Lastly, our remote-ready Llm inference tuning developers for hire are all mid-level and senior-level professionals. They are ready to start coding straight away, anytime, anywhere.
Arc is trusted by hundreds of startups and tech companies around the world, and we’ve matched thousands of skilled Llm inference tuning developers with both freelance and full-time jobs. We’ve successfully helped Silicon Valley startups and larger tech companies like Spotify and Automattic hire Llm inference tuning developers.
Every Llm inference tuning developer for hire in our network goes through a vetting process to verify their communication abilities, remote work readiness, and technical skills. Additionally, HireAI, our GPT-4-powered AI recruiter, enables you to get instant candidate matches without searching and screening.
Not only can you expect to find the most qualified Llm inference tuning developer on Arc, but you can also count on your account manager and the support team to make each hire a success. Enjoy a streamlined hiring experience with Arc, where we provide you with the developer you need, and take care of the logistics so you don’t need to.
Arc has a rigorous and transparent vetting process for all types of developers. To become a vetted Llm inference tuning developer for hire on Arc, developers must pass a profile screening, complete a behavioral interview, and pass a technical interview or pair programming.
While Arc has a strict vetting process for its verified Llm inference tuning developers, if you’re using Arc’s free job posting plan, you will only have access to non-vetted developers. If you’re using Arc to hire Llm inference tuning developers, you can rest assured that all remote Llm inference tuning developers have been thoroughly vetted for the high-caliber communication and technical skills you need in a successful hire.
Arc pre-screens all of our remote Llm inference tuning developers before we present them to you.
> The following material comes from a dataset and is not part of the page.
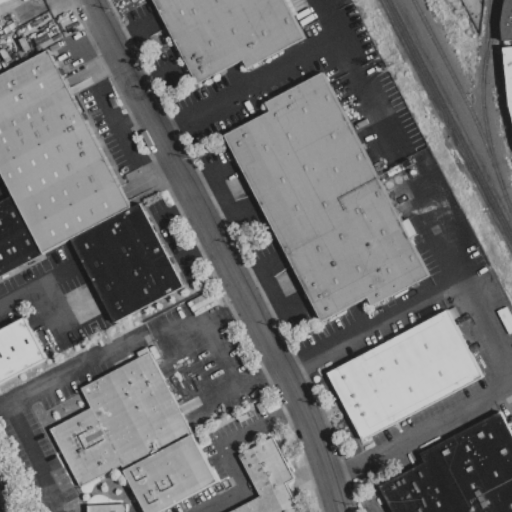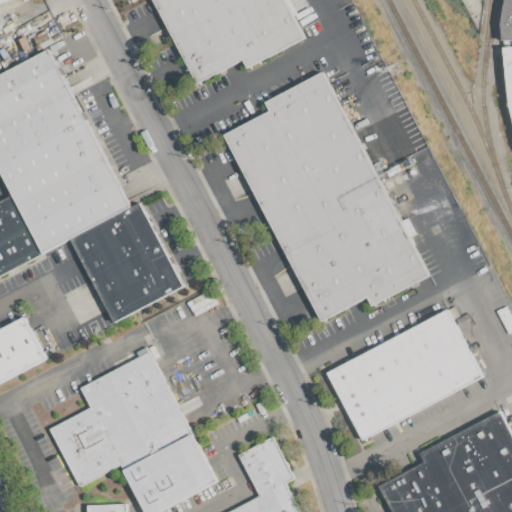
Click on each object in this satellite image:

As such, all the remote Llm inference tuning developers you see on your Arc dashboard are interview-ready candidates who make up the top 2% of applicants who pass our technical and communication assessment. You can expect the interview process to happen within days of posting your jobs to 450,000 candidates. You can also expect to hire a freelance Llm inference tuning developer in 72 hours, or find a full-time Llm inference tuning developer that fits your company’s needs in 14 days.
Here’s a quote from Philip, the Director of Engineering at Chegg:
“The biggest advantage and benefit of working with Arc is the tremendous reduction in time spent sourcing quality candidates. We’re able to identify the talent in a matter of days.”
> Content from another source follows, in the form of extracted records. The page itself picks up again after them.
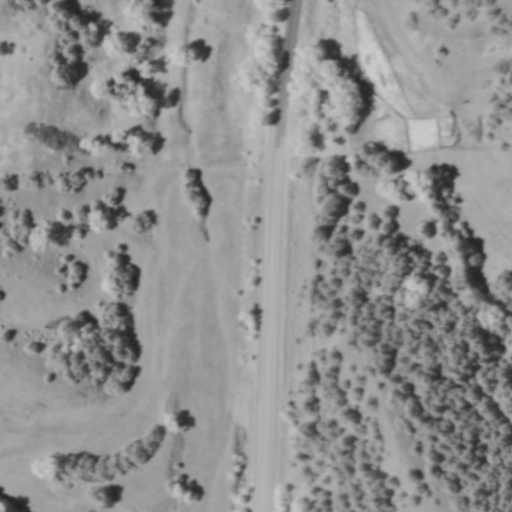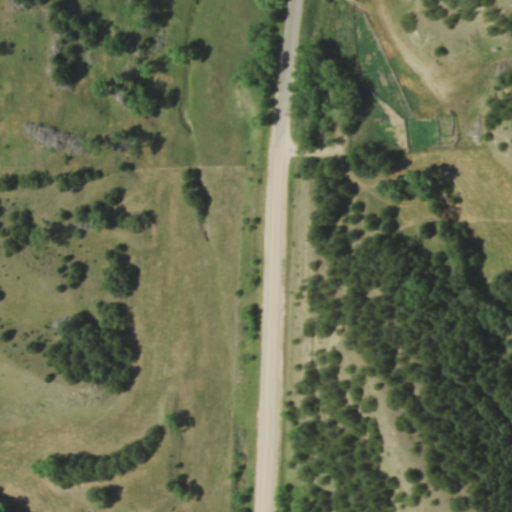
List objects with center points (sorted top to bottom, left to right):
road: (285, 68)
road: (324, 294)
road: (268, 323)
road: (447, 327)
crop: (407, 337)
road: (402, 391)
Find out more about how Arc successfully helped our partners in hiring remote Llm inference tuning developers.
Depending on the freelance developer job board you use, freelance remote Llm inference tuning developers' hourly rates can vary drastically. For instance, if you're looking on general marketplaces like Upwork and Fiverr, you can find Llm inference tuning developers for hire at as low as $10 per hour. However, high-quality freelance developers often avoid general freelance platforms like Fiverr to avoid the bidding wars.
When you hire Llm inference tuning developers through Arc, they typically charge between $60-100+/hour (USD). To get a better understanding of contract costs, check out our freelance developer rate explorer.
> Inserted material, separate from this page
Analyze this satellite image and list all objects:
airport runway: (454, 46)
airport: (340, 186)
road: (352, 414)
According to the U.S. Bureau of Labor Statistics, the medium annual wage for developers in the U.S. was $120,730 in May 2021. What this amounts to is around $70-100 per hour. Note that this does not include the direct cost of hiring, which totals to about $4000 per new recruit, according to Glassdoor.
Your remote Llm inference tuning developer’s annual salary may differ dramatically depending on their years of experience, related technical skills, education, and country of residence. For instance, if the developer is located in Eastern Europe or Latin America, the hourly rate for developers will be around $75-95 per hour.
For more frequently asked questions on hiring Llm inference tuning developers, check out our FAQs page.